[TOC]
- Title: Out of Order: How Important Is The Sequential Order of Words in a Sentence in Natural Language Understanding Tasks?
- Author: Thang M. Pham
- Publish Year: Jul 2021
- Review Date: Feb 2022
Summary of paper
The author found out that BERT-based models trained on GLUE have low sensitivity to word orders.
The research questions are the following
- Do BERT-based models trained on GLUE care about the order of words in a sentence?
- ANS: NO, except one task named CoLA, which is to detecting grammatically incorrect sentences. Surprisingly, for the rest of the 5 out of 6 binary-classification tasks (i.e. except CoLA), between75% and 90% of the originally correct predictions remain constant after 1-grams are randomly re-ordered
- Are SOTA BERT-based models using word order information when solving NLU tasks? If not, what cues do they rely on?
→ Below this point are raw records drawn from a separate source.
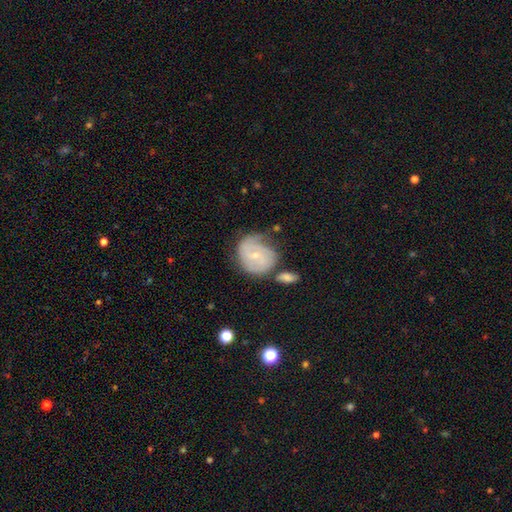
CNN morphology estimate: Q: Smooth or featured?
A: featured or disk (61%); runner-up: smooth (32%)
Q: Edge-on disk?
A: no (97%); runner-up: yes (3%)
Q: Bar?
A: no (59%); runner-up: weak (35%)
Q: Spiral arms?
A: yes (80%); runner-up: no (20%)
Q: Bulge size?
A: small (70%); runner-up: moderate (26%)
Q: Merging?
A: none (44%); runner-up: minor disturbance (29%)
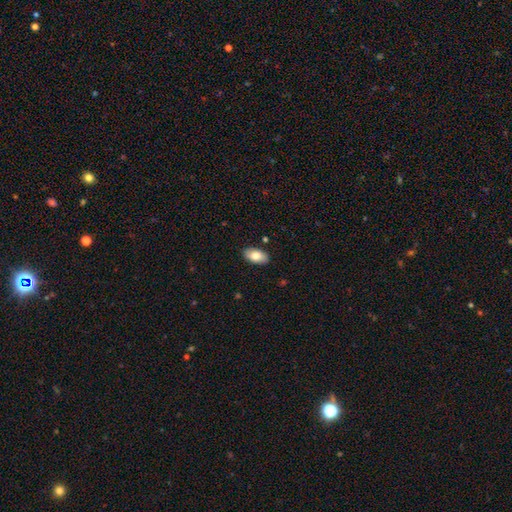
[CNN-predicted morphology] Smooth or featured: smooth — 80% (featured or disk — 14%)
How rounded: in between — 95% (round — 3%)
Merging: none — 88% (minor disturbance — 9%)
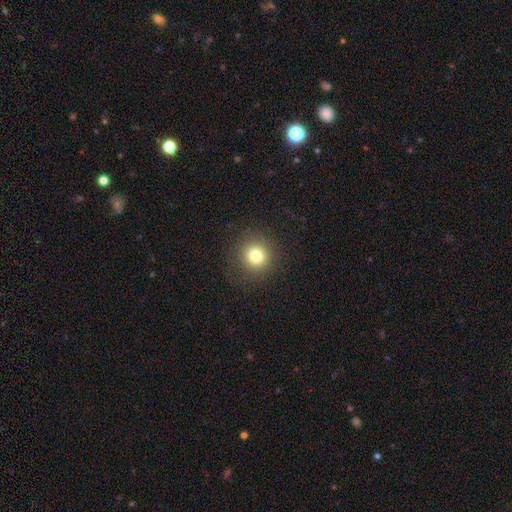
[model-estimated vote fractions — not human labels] A smooth galaxy with no disk features (78%) that is round (93%). Merging: none (88%).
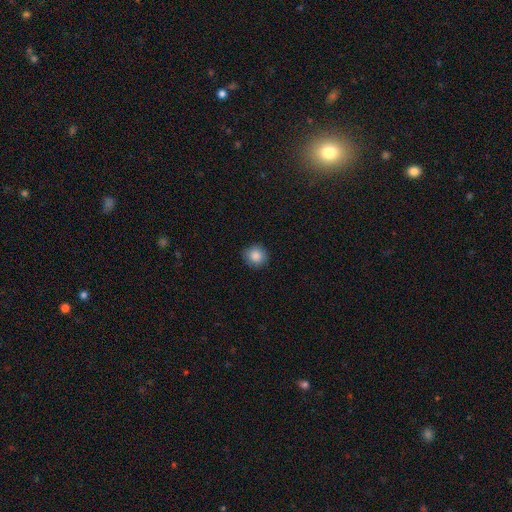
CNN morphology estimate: smooth-or-featured: smooth: 87% | star or artifact: 9% | featured or disk: 4%
  how-rounded: round: 91% | in between: 8% | cigar-shaped: 1%
  merging: none: 88% | minor disturbance: 9% | major disturbance: 2% | merger: 1%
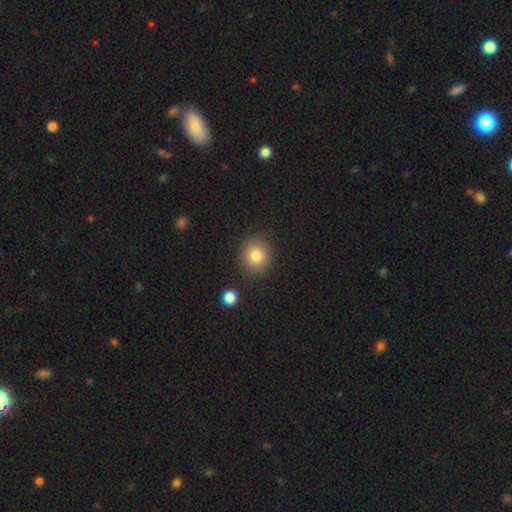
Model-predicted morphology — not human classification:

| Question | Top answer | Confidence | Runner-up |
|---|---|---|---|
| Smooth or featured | smooth | 83% | star or artifact (10%) |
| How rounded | round | 83% | in between (16%) |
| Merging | none | 85% | minor disturbance (9%) |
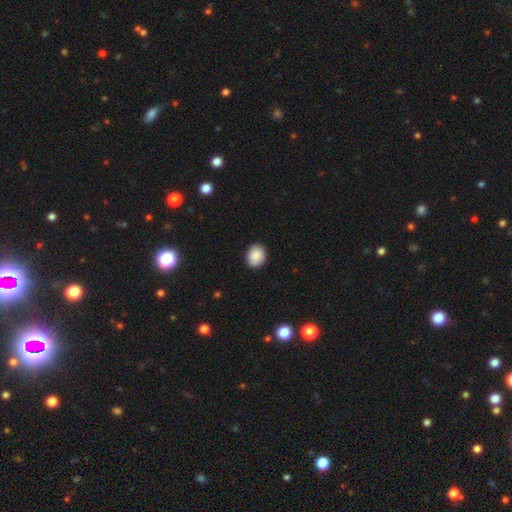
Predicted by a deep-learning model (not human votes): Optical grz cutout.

- ANS: they heavily rely on the word itself rather than the ordering. The results showed that if the top - 1 most important word measured by LIME has a positive meaning, then there is 100% probability that the sentence’s label is “positive”
Results
Some key terms
STS-B (Cer et al.,2017)
a regression task of predicting the semantic similarity of two sentences
Random shuffling methods
the author experimented with three tests: randomly shuffling n-grams where n = {1,2,3}
(Sukai’s opinion: randomly shuffling looks weird, can we shuffle based on the syntax so that the grammar is still correct while the semantic meaning is different?)
LIME
computes a score between [−1,1] for each token in the input denoting how much its presence contributes for or against the network’s predicted label. The importance score per word w is intuitively the mean confidence-score drop over a set of randomly-masked versions of the input when w is masked out.
Potential future work
The vanilla BERT model trained by GLUE is not sensitive to the word ordering and thus may not be very effective in solving the causality in the sentence. Thus it may not be very helpful to directly conduct end to end natural utterance to action sequence mapping for our project.